ChatGPTにチャンク分けを聞いてみる

上で書いた「優しい日本人は、外国人が日本語を少しでも話すと「日本語がお上手」と言います。」という文字列をChatGPTはどのようなチャンクに分けているのでしょうか。ChatGPTに聞いてみます。

ChatGPT
ChatGPT

以下はChatGPTが日本語の文章を理解するのに使っている可能性があるチャンク分けの例です:

「日本語は」「とても難しい」「言語だと」「思います。」「優しい日本人は、」「外国人が」「日本語を」「少しでも」「話すと」「「日本語がお上手」と「言います。」

 管理人は、「日本語」「は」「とても難しい」「言語だ」「と」「思います。」と分けるのではないかと推測したのですが、違いました。「名詞+助詞」を一つのチャンクとして扱っているようです。なるほど、AIならではのやり方ですね。「名詞+全ての助詞」というデータベースを持っているので、それを参照し、「名詞+助詞(日本語は)」に続く文例チャンクを参照し、推測しているようです。結局これが翻訳にも使われます。

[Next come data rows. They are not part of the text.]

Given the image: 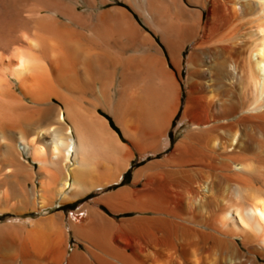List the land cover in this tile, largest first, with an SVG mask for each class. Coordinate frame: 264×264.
Here are the masks:
<instances>
[{
  "label": "bare ground",
  "instance_id": "obj_1",
  "mask_svg": "<svg viewBox=\"0 0 264 264\" xmlns=\"http://www.w3.org/2000/svg\"><path fill=\"white\" fill-rule=\"evenodd\" d=\"M108 1L0 0V264H264V0Z\"/></svg>",
  "mask_w": 264,
  "mask_h": 264
},
{
  "label": "rangeland",
  "instance_id": "obj_2",
  "mask_svg": "<svg viewBox=\"0 0 264 264\" xmlns=\"http://www.w3.org/2000/svg\"><path fill=\"white\" fill-rule=\"evenodd\" d=\"M186 4V3H185ZM186 6L190 7V8H194V9H201L199 5H189L186 4ZM101 9H109V8H113V7H122V8H127L130 12L133 13L135 19L138 22L139 27L144 31V33H146L148 35L153 37L155 39V41L162 47L163 52L165 54V56H168L167 51L161 41V38L158 34H155L154 31L152 30V28L155 26L154 23H152V28H150V26L146 25L144 23V21L136 14V12L129 6L126 5V3L120 1V0H109L108 2H106L104 5H100L99 6ZM202 13H203V17L202 20H205L206 17V12L204 9H201ZM156 27V26H155ZM191 48V44L188 43L184 49L182 50V70H181V76H178L179 81L181 82V90H182V105L180 107L179 112L175 115V117L172 119V123L170 126V129L168 130V136L170 139V143L171 145L164 149L161 152H158L157 154H153V155H148L147 157L140 159L139 154H136V156L134 157V159L131 161L130 166L128 167L127 170H125L122 175H121V179L119 182L117 183H110L109 185H107L105 187V189H103L101 192H97V191H88L86 193H84L82 196H80V198H77L73 201H69L66 202L64 204L61 205V207H57L54 209H50V214L55 213L57 211L62 210L63 213H68L69 211L72 210H76L78 209V207L82 204H88L90 203V201H98L100 198L106 196L107 194L113 193L115 191H117L118 189L122 188V187H132V183H133V176H134V171L138 168L147 166L148 163L152 162V161H156V160H160L162 159L167 153H169L174 144L181 138L182 135V130L184 129V125L180 124V117H181V112L183 110L184 104H185V96H186V83H185V78L187 76V62H186V57L190 51ZM137 54V53H136ZM139 54V53H138ZM120 79L119 73L116 72L114 74V77L111 81V88L110 91L113 92L114 89L118 86V81ZM98 112L105 116L111 123V126H113L115 129H117V131L119 132V134H121V131L117 128L114 118L107 114L106 112H104L103 110L99 109ZM122 140L125 141L122 137ZM36 166V165H35ZM36 169V168H35ZM96 175V174H95ZM94 175V176H95ZM98 182L97 178H93L91 180L87 179V178H82V180H80V182L82 184H88V183H93V182ZM84 182V183H83ZM140 186H142V181L139 182L136 185V188H140ZM99 204V208L104 211L109 217L111 218H115L117 220L123 219V218H128L130 216H133L134 213L131 212H126V213H118V214H114L111 211H109V209L102 203H98ZM28 216V215H26ZM24 216V217H26ZM35 216V215H33ZM6 218V215L1 216L0 220H4ZM75 237H73V234L71 233L68 237V241L66 240V244H68L70 247V251L72 252V249L76 248V245L78 244V239H74ZM78 250H83V246L80 245L78 247Z\"/></svg>",
  "mask_w": 264,
  "mask_h": 264
}]
</instances>
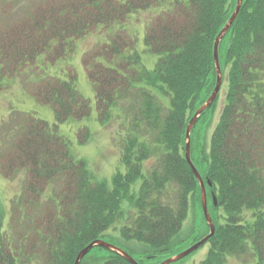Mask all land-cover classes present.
Here are the masks:
<instances>
[{
  "label": "trees",
  "instance_id": "obj_1",
  "mask_svg": "<svg viewBox=\"0 0 264 264\" xmlns=\"http://www.w3.org/2000/svg\"><path fill=\"white\" fill-rule=\"evenodd\" d=\"M12 5L6 7L11 11ZM235 5L236 0H34L0 27V91L23 75L55 120L50 125L24 113L9 144L12 154H0L4 178L26 172L6 222L0 214V264H74L83 247L103 237L137 242L153 261L175 253L189 209L202 206L200 185L185 158V131L215 86L213 44ZM142 11L152 13L142 47L155 57L152 68L141 61L136 36L127 28ZM91 33L105 39L82 55L97 118L106 124L119 115L121 126L115 144L123 170L112 174L110 184L95 180L58 132V125L91 113L73 68L64 77L44 66L71 57L76 40ZM218 56L223 103L206 152L192 162L205 183L215 227L198 264H248L246 257L264 264V0L242 1ZM157 93L169 97L168 106ZM77 138L89 140L86 125ZM205 226L201 237L209 233L206 220ZM107 250L102 264H132Z\"/></svg>",
  "mask_w": 264,
  "mask_h": 264
},
{
  "label": "rangeland",
  "instance_id": "obj_2",
  "mask_svg": "<svg viewBox=\"0 0 264 264\" xmlns=\"http://www.w3.org/2000/svg\"><path fill=\"white\" fill-rule=\"evenodd\" d=\"M33 2L34 0H0V27L9 25L14 19L22 16L23 13L29 10ZM10 4H13L11 11L8 7H6V5ZM151 15V12H139L132 20H130V24L127 27L128 30L136 36V48L140 51L141 61L147 68H152L155 59L154 56L145 53L142 49L144 25L147 22L146 20L150 18ZM104 34L106 35V32ZM103 35L101 33H91L84 38L77 39L76 48L71 57H62L63 59L58 60L55 64L45 63L44 66L45 70L49 74L61 75L64 77L66 75V70H72L73 68L76 74V88L84 98L90 101L91 113L85 119H70L68 122L58 125V132L69 139L71 153L75 157L85 160L94 179L107 180L110 184L112 174L119 168L123 170L119 162V149L115 144L116 141H119V136L116 135V133L119 132V128L121 127L119 126V115L113 116V118L106 124L99 122L96 114L93 86L87 78L85 68L82 64V55L84 50L94 49L99 43L105 41ZM107 35L110 36L111 33L107 32ZM23 79V75L18 76V78H15L11 82L7 83L0 91V154L3 153L4 150V153L7 152V154H12L9 144L13 141L18 129L21 126L22 120L24 119V113H31L35 117L47 121L50 125H53L55 121L51 106L48 104L38 103L29 92L30 83L27 84V82L23 81ZM222 84L223 83H221L220 90L215 98L216 101L213 108L207 110L199 120L197 118L195 124L191 128L189 138V155L190 159H192L191 162L195 161L194 158H197L201 151L206 152L208 147L211 132L218 120L220 108L223 103L225 84ZM157 94L159 95L163 105L168 106L169 97L161 93ZM116 112L119 114V110ZM82 125H86L90 131V138L85 143H80L77 138L78 128ZM25 178L26 172L24 169L19 170L9 179L4 178L0 174V214L4 213V222L8 219L12 200L20 193ZM208 199L209 197L206 196L207 203ZM205 228L206 226L202 206L201 209H199L196 204L194 208L191 207L189 209V214L183 224L180 236L181 238H184V240L174 250L175 253H173L170 257L177 255L201 240L204 237L201 236L205 233ZM108 233L116 236V232L113 230L108 231ZM103 240L126 250L133 258L141 261L143 264H158L159 262L167 259L159 258L156 261L145 259L139 250L140 248L137 242L124 243L120 241L118 244L117 240L110 239L108 237H103ZM207 250L208 244L206 241L180 261L170 264H198L206 255ZM106 256H108V250L106 248L93 246L85 256L82 264H102ZM244 260H247L248 264H254V260L252 258L246 257Z\"/></svg>",
  "mask_w": 264,
  "mask_h": 264
},
{
  "label": "water",
  "instance_id": "obj_3",
  "mask_svg": "<svg viewBox=\"0 0 264 264\" xmlns=\"http://www.w3.org/2000/svg\"><path fill=\"white\" fill-rule=\"evenodd\" d=\"M243 0H237L236 1V5H235V9L233 11V13L231 14V16L229 17L227 23L223 26V28L221 29V31L218 33V35L216 36L215 40H214V44H213V59H214V64H215V70H216V85L214 87V90L212 91L211 95L209 96V98L206 100V102L204 104H202L195 112V114L193 115V117L190 119L187 127H186V144H185V158L188 162V164L190 165L199 185H200V190H201V203H202V210H203V214L205 217V220L207 222V225L209 227V233L208 235L204 236L201 240H199L198 242H196L195 244H193L192 246H190L189 248L185 249L184 251L178 253L177 255L173 256V257H169L167 259H165L164 261H162L160 264H170L176 261L181 260L182 258H184L185 256H187L188 254H190L191 252H193L195 249H197L200 245H202L204 242H206L208 240V238L214 233V225L211 221V218L209 216V212L207 209V201H206V192H205V183L203 181V179L201 178L199 172L197 171V169L195 168V166L193 165V163L191 162L190 159V155H189V138H190V131L191 128L193 127V125L195 124L197 118L199 117V115L206 110L215 100L220 87H221V83H222V78H221V70H220V65H219V60H218V46L219 43L221 41V39L223 38V36L226 34V32L229 30L230 26L232 25V23L234 22L239 9L241 7V3ZM93 246H100L109 250H113L119 254H121L124 258H126L130 263L132 264H138V262L131 256L129 255L125 250L119 248L118 246H115L109 242H106L102 239H96L91 241L88 245H86L85 247H83L77 254L75 260H74V264H79L81 259L91 250V248Z\"/></svg>",
  "mask_w": 264,
  "mask_h": 264
}]
</instances>
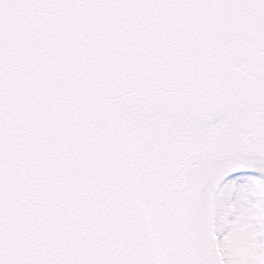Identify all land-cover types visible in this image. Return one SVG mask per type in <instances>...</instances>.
I'll return each instance as SVG.
<instances>
[{
    "label": "snow or ice",
    "instance_id": "1",
    "mask_svg": "<svg viewBox=\"0 0 264 264\" xmlns=\"http://www.w3.org/2000/svg\"><path fill=\"white\" fill-rule=\"evenodd\" d=\"M0 264H264V0H0Z\"/></svg>",
    "mask_w": 264,
    "mask_h": 264
}]
</instances>
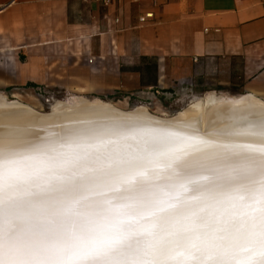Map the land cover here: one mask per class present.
Wrapping results in <instances>:
<instances>
[{"label":"bare ground","instance_id":"obj_1","mask_svg":"<svg viewBox=\"0 0 264 264\" xmlns=\"http://www.w3.org/2000/svg\"><path fill=\"white\" fill-rule=\"evenodd\" d=\"M8 100L0 214L63 226L5 264H264V100L210 92L170 116L76 95L47 113Z\"/></svg>","mask_w":264,"mask_h":264},{"label":"crops","instance_id":"obj_2","mask_svg":"<svg viewBox=\"0 0 264 264\" xmlns=\"http://www.w3.org/2000/svg\"><path fill=\"white\" fill-rule=\"evenodd\" d=\"M199 77L264 79V0H0V89L101 96Z\"/></svg>","mask_w":264,"mask_h":264},{"label":"rangeland","instance_id":"obj_3","mask_svg":"<svg viewBox=\"0 0 264 264\" xmlns=\"http://www.w3.org/2000/svg\"><path fill=\"white\" fill-rule=\"evenodd\" d=\"M225 75V74H224ZM223 76V74H219ZM208 77L198 78L193 84L183 83L179 88H168L163 90H143L133 93L110 92L104 95L77 93V90H62L49 88H10L0 89L8 101L20 100L29 105L36 111L47 113L51 104L56 100H64L74 96L72 94L82 95L88 99L98 98L110 103H123L126 109L136 105H145L152 113L170 116L177 111L183 110L188 103L193 100L205 98V95L213 92L216 94H225L238 96L246 92H254L264 100V79L252 83L247 87L230 85L228 82H215V79ZM239 87V88H238ZM14 92L19 93L18 96Z\"/></svg>","mask_w":264,"mask_h":264},{"label":"snow or ice","instance_id":"obj_4","mask_svg":"<svg viewBox=\"0 0 264 264\" xmlns=\"http://www.w3.org/2000/svg\"><path fill=\"white\" fill-rule=\"evenodd\" d=\"M4 163L5 160L0 155V192H3V181H4ZM54 169L45 167L42 173H54ZM15 207H23V205L16 204ZM29 222L31 223L30 228L22 226H15L11 224L3 214H0V257L4 256L6 251L9 255L15 256L19 250L20 244L24 239L33 234H39L45 238H51L56 231L62 228V222H47V219L43 218L38 213L30 215ZM0 264H5V260L0 258ZM8 264H63L58 259H50L46 261H36L33 258H23L10 260ZM79 264V261L77 262Z\"/></svg>","mask_w":264,"mask_h":264},{"label":"built area","instance_id":"obj_5","mask_svg":"<svg viewBox=\"0 0 264 264\" xmlns=\"http://www.w3.org/2000/svg\"><path fill=\"white\" fill-rule=\"evenodd\" d=\"M98 1V0H97ZM101 1L103 4H107L110 0H99ZM144 18H141V20H143Z\"/></svg>","mask_w":264,"mask_h":264}]
</instances>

 AIにとって、名詞+助詞で文字列を把握し、データベースから次に来るチャンクを推測することなど簡単なこと。だから、ChatGPTは助詞の使い方を間違えないのです。これが、他の機械語翻訳との大きな違いでしょう。Google翻訳など、助詞の翻訳が全くできていないため、意味不明な翻訳をします。

 管理人が「チャンク」に着目したのは、「チャンクで覚える英語表現」など英語学習で「チャンク」という言葉をよく目にしたからです。そして、ChatGPTもチャンクを導入して推測に使っていることを知りました。

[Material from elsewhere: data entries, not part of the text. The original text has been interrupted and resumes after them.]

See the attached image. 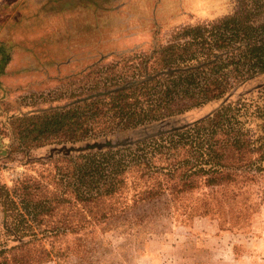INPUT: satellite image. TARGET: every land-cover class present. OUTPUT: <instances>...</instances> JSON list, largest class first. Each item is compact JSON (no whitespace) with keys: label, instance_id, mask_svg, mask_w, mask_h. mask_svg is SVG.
I'll return each instance as SVG.
<instances>
[{"label":"trees","instance_id":"trees-1","mask_svg":"<svg viewBox=\"0 0 264 264\" xmlns=\"http://www.w3.org/2000/svg\"><path fill=\"white\" fill-rule=\"evenodd\" d=\"M237 2L228 14L177 27L165 40L131 42L132 28L102 19L97 1L82 11L85 19H66L60 28L35 19L56 30L36 41L44 50L34 59L55 71L79 63L75 76L87 80L72 83L67 103L12 113L3 122L14 127L27 162L41 169L13 185L0 179V264L67 257L64 237L105 231L143 203L164 196L173 203L197 189L264 178V0ZM15 44L0 42V77ZM146 44L148 50H137ZM114 55L120 60L103 65ZM211 102L219 103L212 112L158 135L94 145ZM44 146L52 147L45 156L30 157L29 150Z\"/></svg>","mask_w":264,"mask_h":264},{"label":"rangeland","instance_id":"rangeland-1","mask_svg":"<svg viewBox=\"0 0 264 264\" xmlns=\"http://www.w3.org/2000/svg\"><path fill=\"white\" fill-rule=\"evenodd\" d=\"M89 1H97V15L106 17L102 19H120L121 24L126 23L125 28L131 27L130 33L136 34L133 40L129 39L131 42L141 39L150 41L154 37L165 40L177 27L220 18L239 6L238 0ZM89 1L50 0L45 1V5L53 7L52 10L55 7L58 11L66 5L72 10L90 11ZM116 6H120V9ZM66 8L64 10L67 11ZM0 13V42L12 40L16 43L6 73L0 77V179L13 185L16 179L38 175L41 166L27 162L26 154L18 149L19 145L13 140L16 134L14 127L9 129L3 123L7 116L65 104L71 99L72 83L81 85L87 79L75 76V72L82 69L79 63L55 71L54 68L44 70L34 59V55L44 50L35 46L36 41L47 34L48 29L56 28L38 27L34 19H11L15 17V9L5 8ZM43 14L48 13L44 11ZM77 16L74 14L73 18ZM58 18L50 22L51 26L60 28L65 25L66 16ZM104 31L106 34L109 29L105 28ZM151 45L146 44L137 50L146 51ZM118 60L120 58L114 55L105 60L103 65ZM259 81L264 82V76ZM218 105V102H211L181 115L120 131L101 138L94 145L100 148L133 144L203 117ZM51 148L33 147L28 152L32 159H38ZM215 189H197L181 195L179 198L182 199L173 203L168 201V196H164L130 209L127 218L116 219L113 226L105 231L97 227L91 235L83 232L82 239H79V234H70L60 242L63 247H69L68 256L51 259L44 264H193V258L194 264L198 259L205 264L210 258L227 264L228 256L233 254L242 258L263 255L264 178L247 183L234 181ZM205 201L210 202L209 206L204 205ZM190 202L196 203L199 208L188 209ZM207 208L209 210L205 213Z\"/></svg>","mask_w":264,"mask_h":264},{"label":"crops","instance_id":"crops-1","mask_svg":"<svg viewBox=\"0 0 264 264\" xmlns=\"http://www.w3.org/2000/svg\"><path fill=\"white\" fill-rule=\"evenodd\" d=\"M45 1L50 0H0V10L5 8L15 9V17L12 16L11 19H34V23L36 22L35 19H47L45 22L50 23L53 19H59L58 17L66 16L65 19H76L77 17L73 18V10L66 8V6H62V10L58 11L57 8L45 5ZM54 6V5H52ZM67 9L64 10V9ZM52 10V11H51ZM4 11V10H3ZM44 11L48 14H43ZM65 12V15H61L58 13ZM4 13V12H2ZM0 13V19L1 14ZM7 14V13H5ZM79 15L78 18L85 19V15H83L82 11L79 10V12L75 13ZM10 19V18H9ZM51 28V27H49ZM197 260V259H196ZM228 262L227 264H264V254L263 255H255L251 258H242L241 256H238L236 254H233L232 256H228L227 258ZM195 259L193 258V264ZM222 264V260H216L214 258H210L208 262L205 264ZM195 264H204V262L198 261Z\"/></svg>","mask_w":264,"mask_h":264}]
</instances>
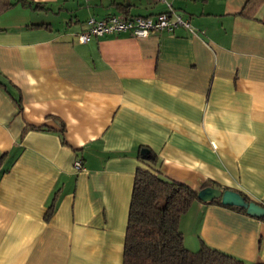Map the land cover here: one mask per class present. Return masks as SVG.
Here are the masks:
<instances>
[{
    "label": "crops",
    "instance_id": "crops-1",
    "mask_svg": "<svg viewBox=\"0 0 264 264\" xmlns=\"http://www.w3.org/2000/svg\"><path fill=\"white\" fill-rule=\"evenodd\" d=\"M166 2L188 27L80 42L91 16L166 3L0 0V264H122L143 147L173 180L264 205V0ZM179 227L264 262V218L194 201Z\"/></svg>",
    "mask_w": 264,
    "mask_h": 264
},
{
    "label": "trees",
    "instance_id": "trees-1",
    "mask_svg": "<svg viewBox=\"0 0 264 264\" xmlns=\"http://www.w3.org/2000/svg\"><path fill=\"white\" fill-rule=\"evenodd\" d=\"M141 150L139 159L144 166L135 170L122 264H264L238 258L202 239L198 248H188L179 227L180 218L194 201H201L198 190L211 184L195 189L173 180L155 169L152 151L144 147ZM208 202L221 204L219 199ZM227 207L245 212L239 207Z\"/></svg>",
    "mask_w": 264,
    "mask_h": 264
},
{
    "label": "built area",
    "instance_id": "built-area-1",
    "mask_svg": "<svg viewBox=\"0 0 264 264\" xmlns=\"http://www.w3.org/2000/svg\"><path fill=\"white\" fill-rule=\"evenodd\" d=\"M166 3L167 9L154 16L118 15L112 14L103 18L91 16L87 19L88 27L77 34L80 42H86L91 37L114 34L128 31L132 36L145 37L151 33L168 30L172 31L177 26H189V22L174 11L166 0H157ZM75 166L81 167V162L76 161Z\"/></svg>",
    "mask_w": 264,
    "mask_h": 264
},
{
    "label": "water",
    "instance_id": "water-1",
    "mask_svg": "<svg viewBox=\"0 0 264 264\" xmlns=\"http://www.w3.org/2000/svg\"><path fill=\"white\" fill-rule=\"evenodd\" d=\"M197 198L203 202L219 199L223 205L239 207L250 216L264 218V205L254 200H246L244 195L234 189L205 186L198 190Z\"/></svg>",
    "mask_w": 264,
    "mask_h": 264
}]
</instances>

バイリンガルアナウンサーはチャンクで理解しているのでは? 

 バイリンガルなアナウンサーはチャンクで理解しているのではないか、という仮説を立てました。

 アナウンサーの誤読が話題になりますが、その大半は「漢字の誤読」です。助詞の言い間違いという話しは、ネットで調べても出てきません。

 バイリンガルのアナウンサーといっても、日本生まれで日本育ちで海外滞在はせいぜい1年程度なのに2カ国語以上を言語を話せるアナウンサーが多いのに驚きました。逆に、帰国子女がアナウンサーになっている例が少ないことに驚きます。

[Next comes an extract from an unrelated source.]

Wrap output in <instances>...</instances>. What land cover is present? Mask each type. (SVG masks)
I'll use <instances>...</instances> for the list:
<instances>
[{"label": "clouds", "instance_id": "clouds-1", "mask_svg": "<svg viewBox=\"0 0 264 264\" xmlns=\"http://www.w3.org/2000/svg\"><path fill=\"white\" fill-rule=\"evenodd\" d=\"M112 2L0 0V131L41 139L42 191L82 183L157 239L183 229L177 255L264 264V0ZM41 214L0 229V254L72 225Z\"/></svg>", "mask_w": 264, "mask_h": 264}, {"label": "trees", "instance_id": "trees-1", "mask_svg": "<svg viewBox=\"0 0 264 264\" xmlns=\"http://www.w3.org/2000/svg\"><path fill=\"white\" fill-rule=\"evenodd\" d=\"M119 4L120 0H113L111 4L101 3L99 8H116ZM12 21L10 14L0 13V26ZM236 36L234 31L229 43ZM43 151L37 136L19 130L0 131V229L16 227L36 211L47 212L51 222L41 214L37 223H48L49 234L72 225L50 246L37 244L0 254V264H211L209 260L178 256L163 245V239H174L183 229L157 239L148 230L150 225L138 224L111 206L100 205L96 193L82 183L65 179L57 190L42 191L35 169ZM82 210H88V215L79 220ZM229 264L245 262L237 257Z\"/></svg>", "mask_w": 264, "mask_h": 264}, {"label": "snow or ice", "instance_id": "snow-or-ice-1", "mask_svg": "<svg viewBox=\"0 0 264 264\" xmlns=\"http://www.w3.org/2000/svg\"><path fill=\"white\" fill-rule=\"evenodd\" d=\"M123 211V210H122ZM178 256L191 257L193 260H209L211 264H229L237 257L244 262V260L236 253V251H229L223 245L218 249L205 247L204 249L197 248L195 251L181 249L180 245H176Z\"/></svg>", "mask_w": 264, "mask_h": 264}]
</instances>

 アナウンサーの漢字の誤読は、読み方を学習すればよいだけのこと。優秀なバイリンガルアナウンサーにとってそれほどハードルが高くはないでしょう。

 むしろ、帰国子女がバイリンガルアナウンサーになっていないのが気になります。もしかして、助詞を間違えるから? 助詞を間違えるアナウンサーは放送局として怖くて使えません。ほぼすべての人が間違いに気づくからです。これに対し、誤読は、気づかない場合も多いように思います。

 帰国子女がアナウンサーにならない理由は何なのでしょうか。外国語もできて、会社としても採用したい人材なのではないでしょうか。

 もしかしたら、チャンクで把握するような頭の構造になっているせいかも。人間はAIのようなことはできません。チャンクで理解しようとすると、助詞の使い方という難関に直面します。人間は全ての助詞の使い方データベースを持っていません。「名詞+助詞」ではなく、「名詞」+「助詞」になるため、どうしても助詞の使い方の経験値がものを言います。海外経験が長ければ長いほど、日本語の習得が難しくなのでしょう。日常生活では何の支障もないのですが、話すことが仕事という職種には向いていないのかも知れません。

 アナウンサーを例に取り上げましたが、現実には、日本人の日本語はめちゃくちゃです。Yahoo知恵袋の質問など、管理人には理解できない文章をよく見かけます。外国人ではなく、日本人がいい加減に書くとき特有の言い回し、というか、話し言葉の延長で書かれた文章。対面だから分かる言葉も、文章にすると意味不明なものになる場合があります。私とあなたは理解できるのに、どうして他の人は理解できないの? という世界です。

 「優しい日本人」は、こんな質問にも答えています。意味不明なのにどうして回答できるのかが不思議なのですが、回答する方もそれなりの目的でやっているのでしょう。

 「優しい日本人」は、外国人から見たら奇妙な存在かも。やはり、質問の趣旨を確認するのが質問者のためにもなるように思います。デタラメ日本語に回答する人がいると質問者のためにもなりません。それは、「優しい日本人」とはかけ離れた行為かも。